» **Fragmento del texto**:
----
RAZONES PARA ESPERAR Y ESTAR ALEGRES
Por Javier Castillo, sj
El tiempo del Adviento está marcado fundamentalmente por dos movimientos interiores: la expectativa y la preparación. Todos sentimos que en nuestro corazón de discípulos se va acrecentando día a día ese clima de ilusión y de tensión por la inminente irrupción de Jesús en nuestras vidas y, para que esta presencia renovada de Dios produzca los frutos de transformación que esperamos, hemos puesto todo nuestro esfuerzo en allanar los senderos y en preparar el portal de nuestro corazón para que el Niño pobre de Belén habite una vez más entre nosotros y llene de sentido lo que somos y hacemos.
El Evangelio de este tercer domingo nos invita a ahondar en las expectativas generadas por el anuncio de la presencia de Dios-con-nosotros, de ese niño que nace de una mujer pobre y sencilla de Nazaret y en medio de los pobres que esperaban con ansiedad la presencia de un liberador, de un redentor que tomará sobre sí su suerte y les abriera las puertas de la esperanza en un mañana de justicia, inclusión, verdad y vida digna. No obstante, cuando las expectativas son tan altas, hoy como ayer, nos surgen preguntas como la de Juan el Bautista: ¿Eres tú el que tenemos que esperar? ¿Qué signos hemos de ver para saber y sentir que estás entre nosotros?
Jesús, al responder a Juan, no recurre a ideas, palabras, discursos o sermones; recurre a la vida que genera su presencia entre los hombres y de la cual estamos invitados a ser testigos porque lo hemos visto y lo hemos escuchado…
Los ciegos ven, los paralíticos andan… La presencia de Jesús cura las heridas y sana las enfermedades que ponen de manifiesto nuestra fragilidad y que, de alguna manera, nos marginan de la vida de la comunidad. Pero la sanación que Dios obra va más allá de la curación de los males físicos propios de nuestra naturaleza humana, y la podemos ver y sentir en los esfuerzos que Él suscita para restaurar la dignidad que los actuales modelos de gestión social le ha arrebatado a cientos de hermanos esparcidos por todo el planeta, de manera especial, en los llamados países del Sur. La sanación la podemos ver y sentir también en la multitud de iniciativas de hombres y mujeres de buena voluntad que trabajan por la inclusión de las personas que algunos sectores de la sociedad consideran como “sobrantes” o “descartables”.
Cuánta razón tiene el Papa Francisco al afirmar que la Iglesia ha de ser como un hospital de campaña, sí, un hospital para curar heridas y sanar a tantas personas que han sido dañadas por un sistema que, por privilegiar el éxito y la eficacia, dejó de lado al ser humano. Del mismo modo, y lo hemos de reconocer con humildad, para sanar las heridas que algunos de nosotros hemos infligido a nuestros hermanos más débiles y vulnerables.
----
» **Información**:
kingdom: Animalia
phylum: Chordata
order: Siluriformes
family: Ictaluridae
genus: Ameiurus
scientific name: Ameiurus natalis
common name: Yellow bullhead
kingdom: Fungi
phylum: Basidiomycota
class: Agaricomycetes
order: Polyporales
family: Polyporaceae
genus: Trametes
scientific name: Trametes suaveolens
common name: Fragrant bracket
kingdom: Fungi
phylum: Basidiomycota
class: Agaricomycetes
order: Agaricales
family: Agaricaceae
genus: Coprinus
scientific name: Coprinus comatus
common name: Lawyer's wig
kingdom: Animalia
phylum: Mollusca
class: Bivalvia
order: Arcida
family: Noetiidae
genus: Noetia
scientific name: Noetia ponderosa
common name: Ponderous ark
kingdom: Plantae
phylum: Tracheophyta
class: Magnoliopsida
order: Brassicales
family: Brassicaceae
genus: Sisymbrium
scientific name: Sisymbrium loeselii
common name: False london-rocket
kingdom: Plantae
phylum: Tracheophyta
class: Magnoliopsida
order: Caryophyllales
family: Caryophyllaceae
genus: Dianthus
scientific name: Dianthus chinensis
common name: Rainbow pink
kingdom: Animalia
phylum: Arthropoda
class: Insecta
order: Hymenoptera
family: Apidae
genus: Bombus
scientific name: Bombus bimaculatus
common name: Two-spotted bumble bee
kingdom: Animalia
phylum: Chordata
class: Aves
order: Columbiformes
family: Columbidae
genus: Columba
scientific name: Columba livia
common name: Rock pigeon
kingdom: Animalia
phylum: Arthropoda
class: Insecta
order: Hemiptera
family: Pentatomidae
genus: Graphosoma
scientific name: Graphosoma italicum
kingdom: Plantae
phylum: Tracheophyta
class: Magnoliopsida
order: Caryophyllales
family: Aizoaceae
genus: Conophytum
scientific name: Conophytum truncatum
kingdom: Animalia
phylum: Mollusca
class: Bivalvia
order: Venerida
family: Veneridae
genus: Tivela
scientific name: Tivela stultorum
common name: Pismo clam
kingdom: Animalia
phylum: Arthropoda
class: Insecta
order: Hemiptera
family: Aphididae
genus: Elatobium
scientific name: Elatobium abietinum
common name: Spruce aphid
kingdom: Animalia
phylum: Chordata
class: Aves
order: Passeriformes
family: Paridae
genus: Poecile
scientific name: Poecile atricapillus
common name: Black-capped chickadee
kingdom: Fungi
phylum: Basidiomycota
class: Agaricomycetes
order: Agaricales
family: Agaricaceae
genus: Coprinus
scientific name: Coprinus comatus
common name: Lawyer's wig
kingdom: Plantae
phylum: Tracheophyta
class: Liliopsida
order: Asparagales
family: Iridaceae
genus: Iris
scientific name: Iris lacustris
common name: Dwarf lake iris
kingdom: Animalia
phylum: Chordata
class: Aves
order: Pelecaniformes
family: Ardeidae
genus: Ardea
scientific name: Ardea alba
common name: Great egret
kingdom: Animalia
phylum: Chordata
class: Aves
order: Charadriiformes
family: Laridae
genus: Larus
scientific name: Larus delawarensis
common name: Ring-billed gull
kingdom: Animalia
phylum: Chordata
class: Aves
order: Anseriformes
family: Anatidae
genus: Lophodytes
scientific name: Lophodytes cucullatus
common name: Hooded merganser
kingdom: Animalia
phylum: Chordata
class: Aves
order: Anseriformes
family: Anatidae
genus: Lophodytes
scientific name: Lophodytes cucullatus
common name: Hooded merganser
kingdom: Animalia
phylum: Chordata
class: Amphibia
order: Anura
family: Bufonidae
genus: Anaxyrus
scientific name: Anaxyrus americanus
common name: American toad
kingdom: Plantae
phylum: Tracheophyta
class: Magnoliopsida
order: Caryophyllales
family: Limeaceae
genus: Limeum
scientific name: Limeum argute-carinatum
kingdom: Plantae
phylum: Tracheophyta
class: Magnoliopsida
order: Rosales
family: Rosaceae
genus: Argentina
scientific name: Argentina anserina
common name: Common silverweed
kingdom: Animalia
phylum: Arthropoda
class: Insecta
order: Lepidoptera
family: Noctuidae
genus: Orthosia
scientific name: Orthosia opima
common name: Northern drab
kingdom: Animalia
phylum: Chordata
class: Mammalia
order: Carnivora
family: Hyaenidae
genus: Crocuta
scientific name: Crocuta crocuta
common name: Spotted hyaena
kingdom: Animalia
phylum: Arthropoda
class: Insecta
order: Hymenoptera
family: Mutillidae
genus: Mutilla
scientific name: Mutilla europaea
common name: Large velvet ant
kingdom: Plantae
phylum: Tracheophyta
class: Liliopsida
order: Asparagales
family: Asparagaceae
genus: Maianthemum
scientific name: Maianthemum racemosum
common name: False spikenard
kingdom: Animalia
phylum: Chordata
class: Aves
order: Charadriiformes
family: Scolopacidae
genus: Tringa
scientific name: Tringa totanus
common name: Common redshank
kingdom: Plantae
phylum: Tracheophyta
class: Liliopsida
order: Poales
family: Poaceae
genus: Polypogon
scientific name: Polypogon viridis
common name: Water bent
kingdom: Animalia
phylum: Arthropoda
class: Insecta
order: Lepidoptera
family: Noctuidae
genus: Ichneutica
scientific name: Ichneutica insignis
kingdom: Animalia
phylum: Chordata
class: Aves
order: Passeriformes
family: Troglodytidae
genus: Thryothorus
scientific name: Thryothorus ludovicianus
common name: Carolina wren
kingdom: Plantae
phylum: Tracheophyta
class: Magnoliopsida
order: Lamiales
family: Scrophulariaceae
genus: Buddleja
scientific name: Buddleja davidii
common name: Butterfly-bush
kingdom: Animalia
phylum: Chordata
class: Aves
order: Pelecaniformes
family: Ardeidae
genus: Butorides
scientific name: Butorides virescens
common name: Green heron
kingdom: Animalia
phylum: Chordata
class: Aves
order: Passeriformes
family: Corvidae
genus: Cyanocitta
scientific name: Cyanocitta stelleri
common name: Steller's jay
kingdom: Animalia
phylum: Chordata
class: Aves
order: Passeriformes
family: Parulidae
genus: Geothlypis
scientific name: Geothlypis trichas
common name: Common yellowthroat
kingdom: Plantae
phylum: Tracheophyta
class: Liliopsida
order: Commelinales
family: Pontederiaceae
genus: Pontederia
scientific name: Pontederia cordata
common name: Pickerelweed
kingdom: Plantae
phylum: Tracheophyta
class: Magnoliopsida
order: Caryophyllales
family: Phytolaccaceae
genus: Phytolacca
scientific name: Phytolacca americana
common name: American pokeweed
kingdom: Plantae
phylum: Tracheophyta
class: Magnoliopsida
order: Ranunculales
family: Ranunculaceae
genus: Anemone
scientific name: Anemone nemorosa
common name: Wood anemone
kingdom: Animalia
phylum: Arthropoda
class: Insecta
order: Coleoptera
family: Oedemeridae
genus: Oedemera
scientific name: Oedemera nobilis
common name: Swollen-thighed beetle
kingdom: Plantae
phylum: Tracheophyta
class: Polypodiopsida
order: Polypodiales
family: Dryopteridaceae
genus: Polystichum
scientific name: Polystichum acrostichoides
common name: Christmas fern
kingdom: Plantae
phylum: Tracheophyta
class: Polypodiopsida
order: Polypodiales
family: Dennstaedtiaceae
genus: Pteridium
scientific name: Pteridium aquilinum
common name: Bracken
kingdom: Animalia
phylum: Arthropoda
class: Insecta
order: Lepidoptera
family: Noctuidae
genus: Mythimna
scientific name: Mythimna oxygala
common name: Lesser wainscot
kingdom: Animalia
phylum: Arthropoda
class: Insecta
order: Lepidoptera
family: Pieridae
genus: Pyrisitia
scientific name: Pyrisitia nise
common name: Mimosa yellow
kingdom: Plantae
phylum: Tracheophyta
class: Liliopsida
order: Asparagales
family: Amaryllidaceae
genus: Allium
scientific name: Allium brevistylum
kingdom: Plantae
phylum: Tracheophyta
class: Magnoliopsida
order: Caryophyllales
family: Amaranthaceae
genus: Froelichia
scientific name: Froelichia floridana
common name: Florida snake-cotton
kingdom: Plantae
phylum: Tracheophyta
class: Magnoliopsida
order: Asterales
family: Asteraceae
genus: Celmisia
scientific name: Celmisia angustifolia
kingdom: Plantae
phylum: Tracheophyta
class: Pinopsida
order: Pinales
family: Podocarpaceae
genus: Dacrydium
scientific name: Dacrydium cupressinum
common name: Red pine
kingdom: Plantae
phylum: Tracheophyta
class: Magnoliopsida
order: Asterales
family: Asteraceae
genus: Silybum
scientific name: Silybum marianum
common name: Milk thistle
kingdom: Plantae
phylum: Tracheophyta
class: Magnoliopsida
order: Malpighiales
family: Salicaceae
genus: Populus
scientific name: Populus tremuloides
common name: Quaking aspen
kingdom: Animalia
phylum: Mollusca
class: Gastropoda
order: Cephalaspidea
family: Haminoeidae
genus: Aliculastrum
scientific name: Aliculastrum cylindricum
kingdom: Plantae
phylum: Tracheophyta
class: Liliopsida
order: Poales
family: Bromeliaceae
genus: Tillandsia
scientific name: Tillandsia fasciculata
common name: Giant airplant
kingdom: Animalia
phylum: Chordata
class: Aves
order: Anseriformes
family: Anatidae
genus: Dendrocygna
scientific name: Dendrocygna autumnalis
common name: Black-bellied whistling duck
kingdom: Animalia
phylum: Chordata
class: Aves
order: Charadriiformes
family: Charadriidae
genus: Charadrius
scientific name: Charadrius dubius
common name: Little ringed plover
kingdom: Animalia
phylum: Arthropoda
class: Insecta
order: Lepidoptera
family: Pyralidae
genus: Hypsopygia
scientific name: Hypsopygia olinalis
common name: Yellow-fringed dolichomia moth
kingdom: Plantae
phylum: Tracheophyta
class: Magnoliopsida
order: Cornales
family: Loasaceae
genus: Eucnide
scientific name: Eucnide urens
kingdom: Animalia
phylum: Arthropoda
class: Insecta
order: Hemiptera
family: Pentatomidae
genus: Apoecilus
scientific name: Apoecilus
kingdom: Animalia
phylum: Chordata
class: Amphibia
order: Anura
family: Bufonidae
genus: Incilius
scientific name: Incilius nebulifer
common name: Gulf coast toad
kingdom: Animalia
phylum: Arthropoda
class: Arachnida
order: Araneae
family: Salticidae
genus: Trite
----
» **Preguntas propuestas**:
- A) Cita literalmente el pasaje de la reflexión sobre el Adviento desde "RAZONES PARA ESPERAR" hasta "somos y hacemos.", ambos incluidos.
- B) Según la reflexión sobre el Adviento, ¿qué dos movimientos interiores marcan fundamentalmente ese tiempo?
- C) Resume en forma de lista el párrafo de la reflexión sobre el Adviento que empieza con "Los ciegos ven, los paralíticos andan", conservando sus ideas principales.

» **Respuestas dadas**:
- A)
RAZONES PARA ESPERAR Y ESTAR ALEGRES
Por Javier Castillo, sj
El tiempo del Adviento está marcado fundamentalmente por dos movimientos interiores: la expectativa y la preparación. Todos sentimos que en nuestro corazón de discípulos se va acrecentando día a día ese clima de ilusión y de tensión por la inminente irrupción de Jesús en nuestras vidas y, para que esta presencia renovada de Dios produzca los frutos de transformación que esperamos, hemos puesto todo nuestro esfuerzo en allanar los senderos y en preparar el portal de nuestro corazón para que el Niño pobre de Belén habite una vez más entre nosotros y llene de sentido lo que somos y hacemos.

- B) La expectativa y la preparación.

- C)
- La presencia de Jesús cura las heridas y enfermedades que muestran nuestra fragilidad y nos marginan de la vida de la comunidad.
- La sanación de Dios va más allá de los males físicos. Se ve en los esfuerzos que Él suscita para restaurar la dignidad que los actuales modelos de gestión social han arrebatado a cientos de hermanos, sobre todo en los llamados países del Sur.
- También se ve en las iniciativas de hombres y mujeres de buena voluntad que trabajan por la inclusión de quienes algunos sectores consideran "sobrantes" o "descartables".